The technology powering ZenGo’s system is threshold signatures —similar to multi-sig. With threshold signatures, multiple parties must cooperate to initiate a crypto transaction. According to ZenGo “instead of using a traditional private key, the message is signed using a public key and multiple secret shares held by the participating parties.”
The ZenGo system uses a two-of-two signature system, requiring two “shares”, one from the user and one from ZenGo, to send a transaction. An encrypted copy of a share is stored on ZenGo’s server, while the decryption code is stored on the user’s iCloud account.
The signing process all happens in the backend. If a ZenGo user wants to send transactions they only need to scan their face, via Apple’s FaceID feature, which will signal ZenGo’s servers to send over the encrypted share for signing.
Sending a transaction on ZenGo
“Sending crypto is like sending a message…Its deeply human and I cared about making that experience more human,” CEO Ouriel Ohayon tells The Block. “As I learned about it [crypto] I was shocked by how prehistorical solutions were…even the best ones.”
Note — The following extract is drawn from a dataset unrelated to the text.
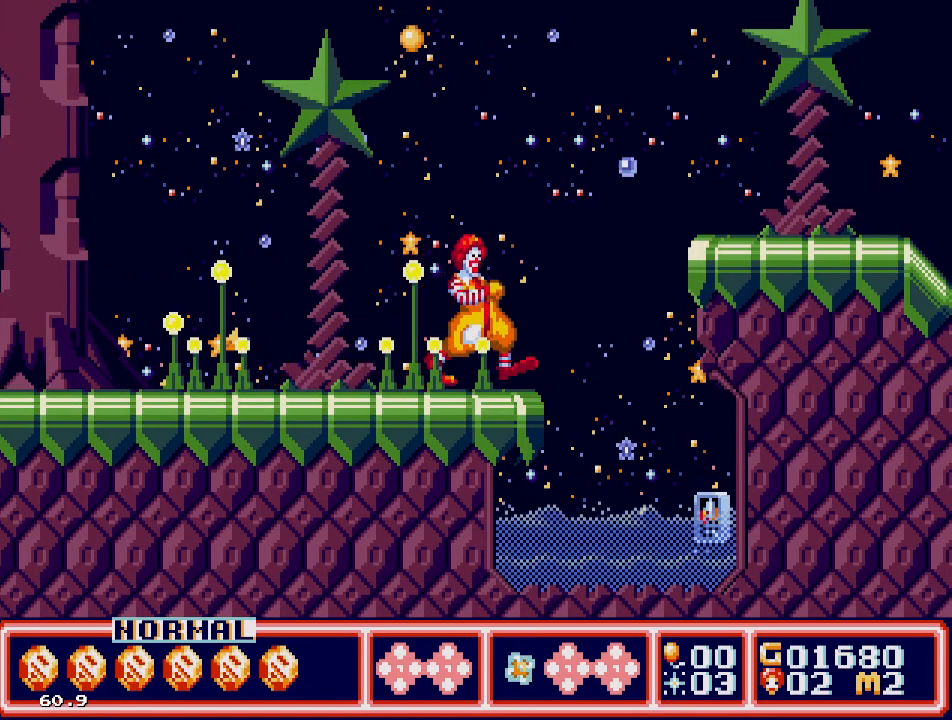
{"buttons": ["DPAD_RIGHT"], "events": [[167, "C", "down"], [217, "C", "up"]]}
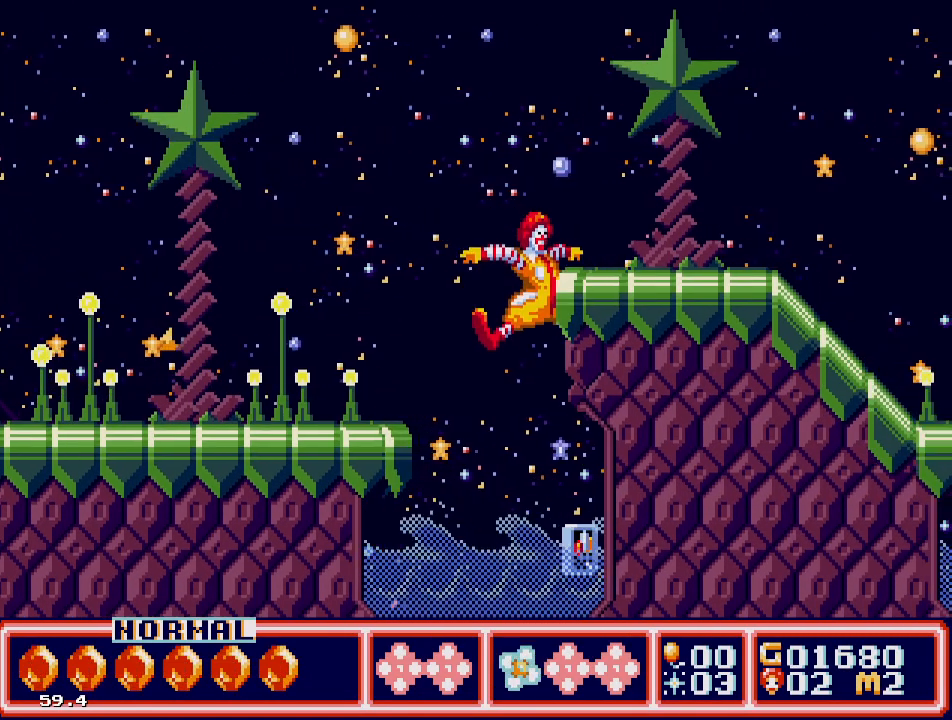
{"buttons": ["C", "DPAD_RIGHT"], "events": [[433, "C", "down"]]}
While ZenGo is currently in private beta, when it publicly launches it will face an uphill battle, due to the influx of various crypto custody providers. In fact, more recently, crypto custody provider Casa announced the launch of Keymaster, its mobile app offering similar technologies used by ZenGo. While Casa’s product is similar, there are two important differences:
- Casa only supports bitcoin and uses multi-signature while ZenGo is blockchain agnostic and uses threshold signatures
- Casa uses passwords while ZenGo doesn’t
There is also a concern about what happens if ZenGo’s server shuts down. Ohayon tells The Block that when ZenGo launches, the firm plans on hiring an independent trustee to trigger a share recovery process and allow ZenGo’s users to continue using its service. Additionally, because ZenGo uses facial verification, there is also a potential for an attacker to trick Face ID into signing a transaction without users’ knowledge. Ohayon, however, is not deterred, telling The Block that ZenGo’s tech is “spoof free.”